I don't want to leave a purely negative comment so I'll add that the only reason I'm posting in the first place is because, my own personal annoyances aside, the language does look very nice. Especially comptime, I wish every language had a similar construct built in as seamlessly as it is in zig.
I used Zig for a couple of Advent of Code problems last year. I decided that Zig is not a language I’m going to be using. Here’s why:
- If you ever want to allocate memory, you have to pass in an allocator to the function doing the allocating. You also have to explicitly allocate and deallocate.
- Zig has no concept of a string - it’s just a slice of bytes. This also means Zig has no support for string concatenation, UTF-8, regex, or any of the other many niceties we’ve come to expect as standard.
Zig is not the next Rust or the next C++ - it’s very much the next C.
Zig may be fine for people programming an OS or very highly performance sensitive application.
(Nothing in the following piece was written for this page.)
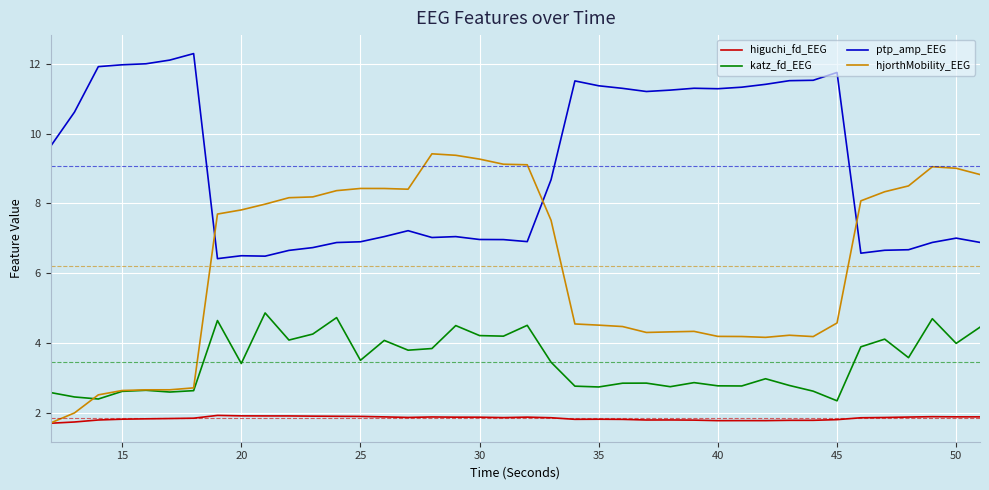

True or false: ptp_amp_EEG and higuchi_fd_EEG cross at least once.

False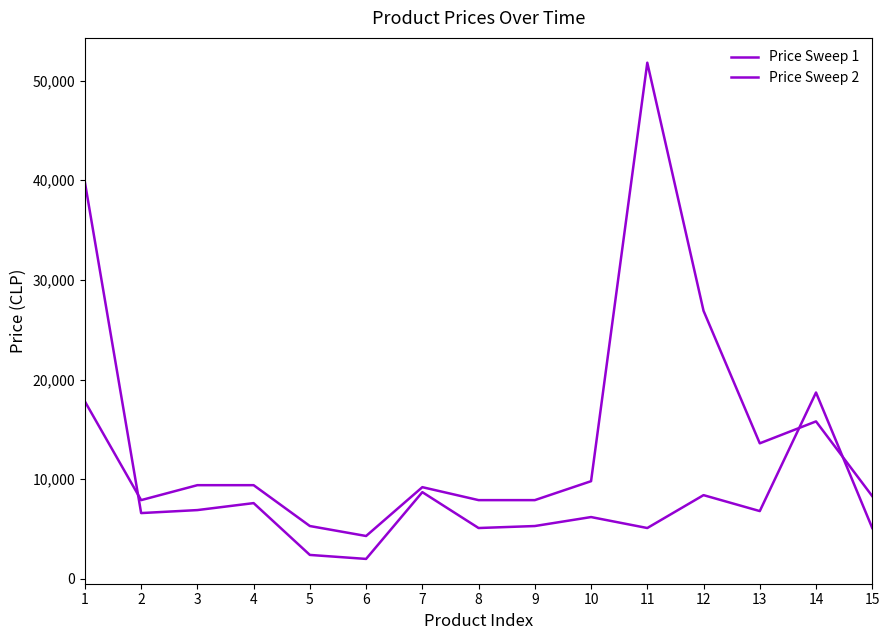

What is the difference between the highest and lowest values at 15?

3200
But it’s too low level, and too obtuse about being low-level, for me to ever want to actually use it.
It's been really great watching zig progress. I'm on the fence on some of its design choices, but I think there's room in this world for zig as a truly modern c.
My benchmark for how serious a C replacement is, is when it successfully moves to not embedded and people actually use it.
So far Rust has the smallest of inroads to embedded.
I hope Zig makes it, but I’ve been down this road before.
Wow 40-60 hours at work then 40 on a project at home. I'm lucky to get an hour a week for hobbies.
Zig seems like a reasonable fit for WebAssembly for some cases if the memory safety story can be made good enough. (Even though wasm is sandboxed you don't want your in-sandbox app pwned after all)
I love how Zig is pushing the state of the art forward. I have some expertise in the area, and I think the future is in languages that prioritize simplicity and developer velocity like Zig is doing.
> The core team will then be able to begin thinking about: ... Exploring hot-code-swapping
Hot code swapping, plus Zig's ability to cross-compile, plus release-safe's memory assistance without mental overhead, all seem to come from one underlying drive: support and empower the programmer without getting in their way.
When designing a language, it's important to keep the user's ultimate goal in mind: making useful software. For some domains that might mean adding restrictions, but for other domains it means getting out of the programmer's way and making language mechanisms and tooling so they can iterate, experiment, and build faster.
I'm particularly excited about Zig's future in webassembly, where many safety concerns are already handled by sandboxing. It's amazing to read that someone ported an entire game to webassembly with Zig.